February 26, 2014
CSA input--how well will information be used to compare carriers?
Bud and Cary sat in the lunchroom at Bright Mountain Trucking.
"I don’t get it."
"You don’t get a lot of things, Bud. What is it this time?"
"Ha. Ha. All right Mr. Know-It-All. What about CSA?"
"What about it?"
"Two studies just came out. One from the Government Accounting Office says that CSA is messed up. The other from the Volpe Transportation Center says CSA is doing a better job than the old SafeStat system. It makes no sense. Which one is right? And don’t tell me they’re both right."
"They’re both right."
"Didn’t I just say not…"
"Look, it makes sense. The GAO report says that CSA has some good things going for it but that the number of inspections for most carriers aren't enough to give them an accurate rating. It also said that most regulations used to calculate CSA scores aren't violated enough to associate them with crash risk."
"Not enough, Cary?"
"It’s not enough information to make a good judgment for most carriers. Whether they say the carrier is doing well with safety or not doing well can’t be proven with the limited data they have. So GAO’s recommendation is revise the methodology. It’s like trying to grade a kid for a full year on the first day of school. There's not much to go on. You can’t do it."
"So why are they doing it now ?
"Because most carriers are small or don’t get inspected much so FMCSA set the minimum low. GAO is just saying they set it too low. That the minimum number of inspections should be higher to get a rating."
"And you think that they’ll set it higher because of the GAO recommendations?"
"Yeah, I do. But I’ll take a while."
"Your guess it as good as mine."
"What about the study that shows CSA is doing good."

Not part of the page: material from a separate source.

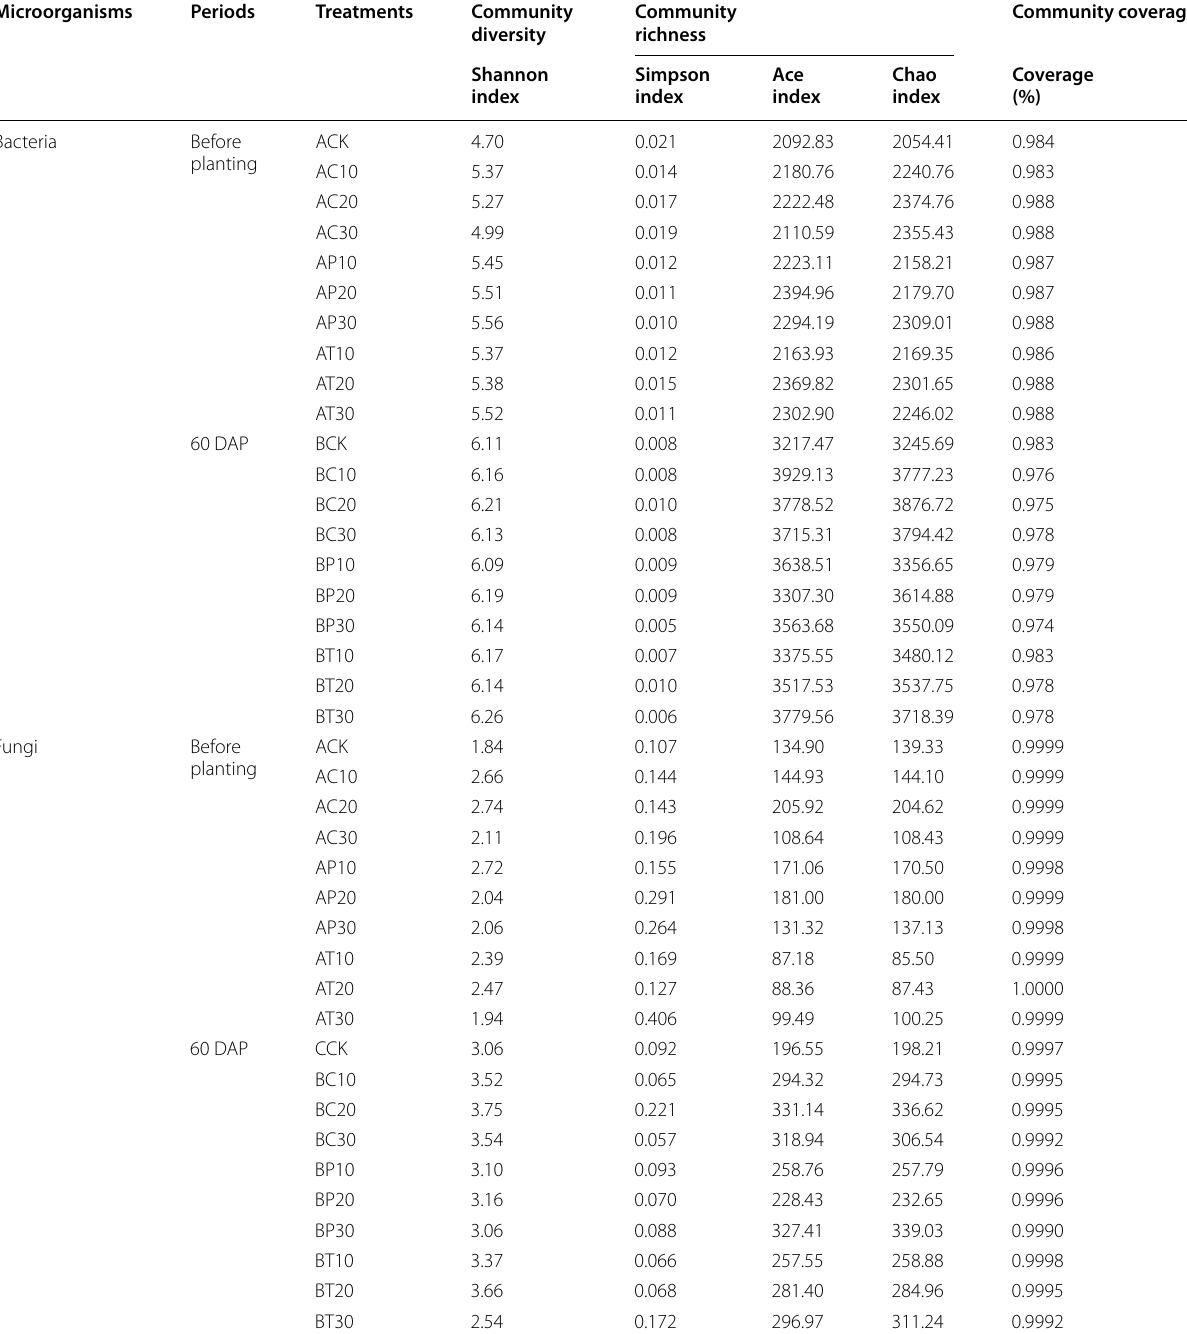
Table 4 Diversity analysis of soil microbial communities in different vegetable residues application Microorganisms Periods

"One of the biggest criticisms of CSA is that the BASICS, the seven categories they use, don’t really tell which carriers are going to have accidents. There’s no cause and effect between the BASIC and accidents. This report says that there is a predictive relationship between carriers that have bad BASICS and accidents."

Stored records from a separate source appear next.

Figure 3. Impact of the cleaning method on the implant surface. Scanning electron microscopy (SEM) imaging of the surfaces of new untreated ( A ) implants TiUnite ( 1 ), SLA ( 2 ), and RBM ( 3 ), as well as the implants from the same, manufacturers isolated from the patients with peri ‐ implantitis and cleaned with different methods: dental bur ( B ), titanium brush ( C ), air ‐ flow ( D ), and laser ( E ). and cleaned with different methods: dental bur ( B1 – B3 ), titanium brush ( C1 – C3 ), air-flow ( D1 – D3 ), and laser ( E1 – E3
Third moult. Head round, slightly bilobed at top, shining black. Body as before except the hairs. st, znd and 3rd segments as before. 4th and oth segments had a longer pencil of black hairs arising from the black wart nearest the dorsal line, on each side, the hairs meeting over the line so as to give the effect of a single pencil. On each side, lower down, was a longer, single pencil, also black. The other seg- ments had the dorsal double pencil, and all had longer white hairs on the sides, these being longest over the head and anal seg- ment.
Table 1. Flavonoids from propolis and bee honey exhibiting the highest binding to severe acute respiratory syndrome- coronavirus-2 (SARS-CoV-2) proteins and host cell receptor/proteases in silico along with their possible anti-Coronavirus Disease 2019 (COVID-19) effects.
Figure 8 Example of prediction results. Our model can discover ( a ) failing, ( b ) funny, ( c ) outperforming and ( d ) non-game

"It says that carriers that have high BASIC scores as a group have more accidents as a group (except for one BASIC.) But that doesn’t mean that any one carrier with high scores will have accidents, only that the group will have more accidents."

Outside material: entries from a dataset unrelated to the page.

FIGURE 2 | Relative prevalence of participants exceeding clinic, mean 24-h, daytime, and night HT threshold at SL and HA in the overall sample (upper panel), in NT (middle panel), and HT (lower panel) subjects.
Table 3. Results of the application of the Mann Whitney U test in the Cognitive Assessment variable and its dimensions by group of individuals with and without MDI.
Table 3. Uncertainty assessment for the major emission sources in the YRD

"Example. Let’s say a carrier has a high BASIC score for Unsafe Driving. Maybe their drivers have a lot of speeding citations and other driving violations that make them high compared to other carriers of their size. Number of inspections factor in too. All the carriers above a certain point level can be assessed as a group. As a group, they will have more accidents. But that doesn’t mean any one carrier in that group will have more accidents."
"So what good is it?"
"It gives the FMCSA a way to what they call intervene. Do audits, send letters, whatever. They can focus on the ones with high scores instead of trying to intervene with everyone. They don’t have enough bodies for that. They can prioritize who’s most likely to need help with safety. It’s not perfect but it’s better than no system at all. The study says that CSA is better at prioritizing interventions than the old SafeStat system."
"But SafeStat stunk."
"No argument here. They didn't replace it because it was heavenly."
"So everything in these fancy-smancy reports narrows down to what you just said."
"No. I gave you a gross oversimplification. It’s the Readers Digest version but most people don’t have the time to read it all. But they should."
"So CSA is really a good thing?"
"I didn’t say that. It still has a lot of problems like big differences in state enforcement and reporting. Some carriers have bad CSA scores but low numbers of accidents. Sometimes brokers use CSA as a safety rating when it’s not supposed to be used that way. A drunk driver can cross the highway, smash into 18 wheeler and it still counts against the truck driver and carrier. But at least we know it has some good points and they’re trying to make it better in the future. Faster would be better than slower though."
"So what do we do till they figure it out."
"Same as we always do. Hire drivers with safe backgrounds who aren’t risk takers. Train people in defensive driving techniques. Communicate safe driving techniques. Educate and warn drivers about CSA compliance. Live and breathe safety."
"Maybe you ain’t as dumb as you look."
Bright Mountain Trucking is a fictional carrier.